Cooling is another practical constraint that will not be solved by software optimism. Goldman notes that modern AI systems generate enormous heat and increasingly require industrial-scale liquid cooling. Traditional cloud data centers were not designed for the same rack density or thermal profile. That opens room for companies working on thermal management, pumps, chillers, coolant distribution units, heat reuse and site-level engineering.
Networking also deserves more attention. Large AI clusters are not just collections of chips. They are tightly connected systems where latency, bandwidth and reliability determine how efficiently expensive accelerators can be used. That makes optical interconnects, switches, cables and network software part of the compute story, not a side category.
The risk, of course, is that capital runs ahead of monetization. Investors are already asking whether AI revenue can justify the size of the buildout, especially when chip generations turn over quickly and data center designs can become outdated within a few years. But even that concern points back to the same conclusion: infrastructure discipline will matter as much as model ambition.
For venture investors, the takeaway is straightforward.
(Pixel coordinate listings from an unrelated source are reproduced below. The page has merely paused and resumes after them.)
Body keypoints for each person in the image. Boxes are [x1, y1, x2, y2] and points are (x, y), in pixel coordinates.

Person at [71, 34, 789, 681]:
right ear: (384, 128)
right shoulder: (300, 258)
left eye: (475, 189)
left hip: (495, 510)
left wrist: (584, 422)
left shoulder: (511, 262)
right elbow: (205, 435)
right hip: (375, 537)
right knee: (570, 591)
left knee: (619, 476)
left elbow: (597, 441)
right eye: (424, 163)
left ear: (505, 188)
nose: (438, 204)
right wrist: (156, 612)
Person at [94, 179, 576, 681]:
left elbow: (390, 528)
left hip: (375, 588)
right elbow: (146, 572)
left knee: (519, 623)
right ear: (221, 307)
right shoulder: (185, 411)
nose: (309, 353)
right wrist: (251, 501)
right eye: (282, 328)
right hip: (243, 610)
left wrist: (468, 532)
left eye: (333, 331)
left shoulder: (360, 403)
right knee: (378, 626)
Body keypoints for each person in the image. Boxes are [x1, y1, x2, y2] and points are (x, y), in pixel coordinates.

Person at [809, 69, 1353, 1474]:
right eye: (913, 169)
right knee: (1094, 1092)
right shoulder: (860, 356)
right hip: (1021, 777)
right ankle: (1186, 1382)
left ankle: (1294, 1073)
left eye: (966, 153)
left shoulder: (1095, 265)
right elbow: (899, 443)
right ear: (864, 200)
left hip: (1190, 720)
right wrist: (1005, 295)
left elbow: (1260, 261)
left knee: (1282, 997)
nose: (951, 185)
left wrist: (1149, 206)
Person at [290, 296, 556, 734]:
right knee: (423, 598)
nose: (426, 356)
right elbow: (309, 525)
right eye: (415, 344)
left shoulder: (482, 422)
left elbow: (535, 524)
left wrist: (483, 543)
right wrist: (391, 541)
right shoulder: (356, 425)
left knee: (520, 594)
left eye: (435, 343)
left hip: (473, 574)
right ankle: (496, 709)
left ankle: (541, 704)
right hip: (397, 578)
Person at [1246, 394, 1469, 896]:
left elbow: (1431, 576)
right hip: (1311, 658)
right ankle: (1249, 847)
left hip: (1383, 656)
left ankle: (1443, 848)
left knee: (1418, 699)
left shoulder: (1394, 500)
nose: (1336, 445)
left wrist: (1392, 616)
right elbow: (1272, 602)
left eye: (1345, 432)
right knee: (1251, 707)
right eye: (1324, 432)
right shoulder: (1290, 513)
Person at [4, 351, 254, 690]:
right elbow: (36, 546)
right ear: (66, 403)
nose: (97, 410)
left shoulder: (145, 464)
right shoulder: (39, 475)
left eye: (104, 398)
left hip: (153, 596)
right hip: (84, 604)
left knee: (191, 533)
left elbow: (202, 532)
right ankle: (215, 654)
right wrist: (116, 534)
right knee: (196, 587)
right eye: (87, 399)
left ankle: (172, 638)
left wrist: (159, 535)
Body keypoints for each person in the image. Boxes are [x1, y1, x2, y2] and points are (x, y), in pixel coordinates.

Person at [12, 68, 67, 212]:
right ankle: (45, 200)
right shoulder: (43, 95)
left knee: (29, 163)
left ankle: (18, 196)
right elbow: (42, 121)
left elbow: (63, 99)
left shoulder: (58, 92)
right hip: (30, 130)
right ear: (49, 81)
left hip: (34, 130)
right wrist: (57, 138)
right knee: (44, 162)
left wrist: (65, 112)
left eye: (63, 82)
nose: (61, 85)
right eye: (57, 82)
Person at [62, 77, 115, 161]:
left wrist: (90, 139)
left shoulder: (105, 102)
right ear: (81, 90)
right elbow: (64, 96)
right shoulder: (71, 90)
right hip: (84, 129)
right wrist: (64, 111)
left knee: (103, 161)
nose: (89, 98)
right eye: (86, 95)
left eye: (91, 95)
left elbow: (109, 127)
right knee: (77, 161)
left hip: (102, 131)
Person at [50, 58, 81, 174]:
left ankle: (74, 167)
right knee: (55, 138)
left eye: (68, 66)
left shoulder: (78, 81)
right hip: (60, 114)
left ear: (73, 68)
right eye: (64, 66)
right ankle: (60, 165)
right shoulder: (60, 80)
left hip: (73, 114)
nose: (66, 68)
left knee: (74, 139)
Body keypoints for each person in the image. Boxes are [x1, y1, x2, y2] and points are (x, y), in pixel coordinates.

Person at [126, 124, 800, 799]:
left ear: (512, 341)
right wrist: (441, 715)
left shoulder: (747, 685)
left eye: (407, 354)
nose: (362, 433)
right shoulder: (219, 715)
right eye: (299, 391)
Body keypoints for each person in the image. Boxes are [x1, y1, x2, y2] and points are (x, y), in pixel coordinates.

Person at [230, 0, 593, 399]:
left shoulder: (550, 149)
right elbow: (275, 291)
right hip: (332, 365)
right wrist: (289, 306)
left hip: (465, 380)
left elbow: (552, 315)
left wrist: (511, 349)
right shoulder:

The AI opportunity is spreading from model labs into the heavy machinery of the economy. The best founders in this phase may not be building another chatbot. They may be shortening grid interconnection timelines, making liquid cooling easier to deploy, improving cluster utilization or financing data center assets in a way banks and hyperscalers can trust.
Watch the capex guidance from Meta, Microsoft, Amazon and Alphabet over the next two quarters. If those budgets keep rising, the AI trade will keep moving outward into power, real estate, networking and industrial services. That is where the next durable companies may be built.